An approach for reducing the size of the thrust bearing in the vertical motor is done by reducing the thrust loading acting downwards. The vertical motor is designed based on axial flux permanent magnet technology with a single sided structure in which the rotor part of the motor is arranged downside and the stator part of the motor is arranged upside as shown in Fig. 4. Permanent magnets are glued to the rotor part of the vertical axial flux permanent magnet motor (VAFPMM) in order to exploit their advantages like compactness, high magnetic flux density in the air gap (16) of the motor etc., The VAFPMM is significant in that the magnetic force of attraction over the rotor body and the shaft (12) now acts in the upward direction and reduces the thrust loading in the downward direction. Thus the total downward thrust in VAFPMM is equal to the weight (19) of few components plus the external loading minus the magnetic force as shown in Fig. 4.
In an axial flux permanent magnet machine, the force of attraction between the
rotor and stator parts depend on the strength of the air gap (16) flux density
which depends on many parameters like air gap (16), the grade of materials
used in the machine etc., The relation between the air gap (16) and the
magnetic flux density in the air gap (16) is that the magnetic flux density in the
air gap (16) increases while the air gap of the machine, reduces. Thus the
smaller the air gap (16) of the machine, the more will be the force of attraction
between the stator and rotor parts of the machine. Hence, the air gap (16)
between the rotor and stator parts of the vertical axial flux permanent magnet
motor (VAFPMM) is kept as small as possible in order to increase the magnetic:
force of attraction thereby to reduce the thrust loading to the maximum extent.
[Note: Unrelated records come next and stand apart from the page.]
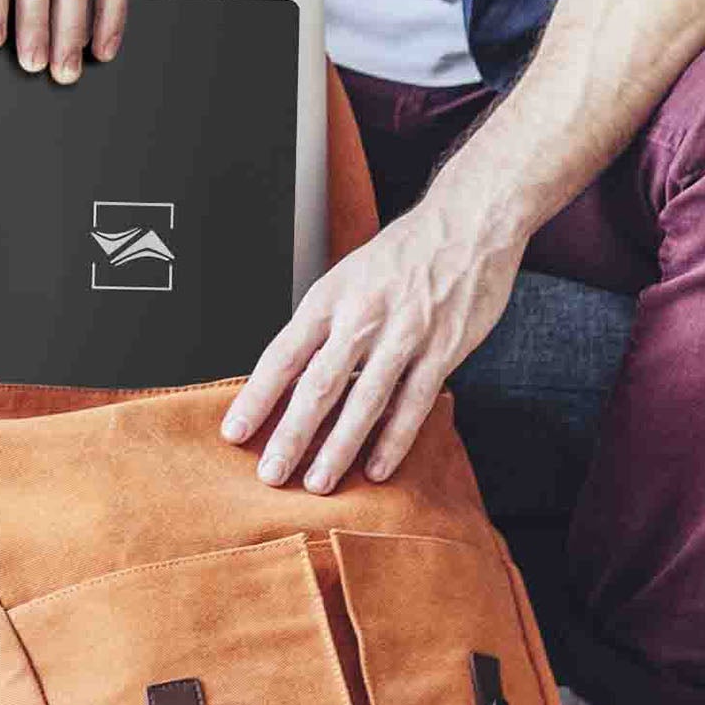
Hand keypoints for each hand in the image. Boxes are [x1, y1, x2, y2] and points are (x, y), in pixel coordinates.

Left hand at [220, 189, 525, 492]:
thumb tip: (293, 373)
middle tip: (271, 473)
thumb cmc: (404, 253)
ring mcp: (403, 335)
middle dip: (291, 435)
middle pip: (318, 386)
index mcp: (330, 298)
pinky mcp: (442, 350)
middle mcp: (362, 317)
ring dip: (338, 448)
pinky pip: (412, 404)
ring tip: (318, 482)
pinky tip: (376, 468)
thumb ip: (324, 324)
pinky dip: (393, 440)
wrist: (469, 222)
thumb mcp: (348, 277)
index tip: (235, 432)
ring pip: (363, 402)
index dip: (257, 397)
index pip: (283, 355)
In order to overcome very high thrust loading, the selection of very high energy rare earth permanent magnet materials and utilization of soft magnetic material for manufacture of stator core (21) can further increase the air gap

(16) magnetic flux density leading to high magnetic force of attraction between the rotor and stator parts of the VAFPMM. Addition of more single sided structures in tandem in the VAFPMM can also overcome high thrust loading in the motor.
An approach for reducing the thrust loading in the downward direction in the vertical motor is proposed by increasing the magnetic force of attraction in the VAFPMM in the upward direction. So the size of the thrust bearing reduces the bearing system in the VAFPMM. This also results in the compactness of the VAFPMM as the axial flux technology is utilized and the size of the bearing is reduced.

WE CLAIM;
1. A vertical permanent magnet motor (VPMM) based on axial technology of a single sided structure, using reduced size of thrust bearing,
comprising:
- a shaft (42) disposed within the magnetic frame encompassed by the said thrust bearing at one end and lower guide bearing (44) at other end characterized in that;
- a rotor which includes the permanent magnet is placed below a stator along the shaft (42) such that magnetic force of attraction over the rotor body and shaft (42) acts in the upward direction.
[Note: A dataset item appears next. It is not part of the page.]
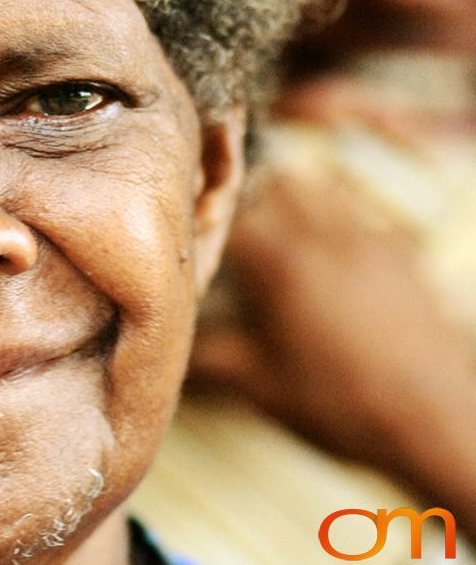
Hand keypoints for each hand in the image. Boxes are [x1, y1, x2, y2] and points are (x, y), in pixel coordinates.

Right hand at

2. A vertical permanent magnet motor as claimed in claim 1, wherein the rotor structured may be surface mounted type rotor structure or insertion type rotor structure.
3. A vertical permanent magnet motor as claimed in claim 1, as illustrated in the accompanying drawings.
4. A vertical permanent magnet motor as claimed in claim 1, wherein modular construction of plurality of single sided structure may be used.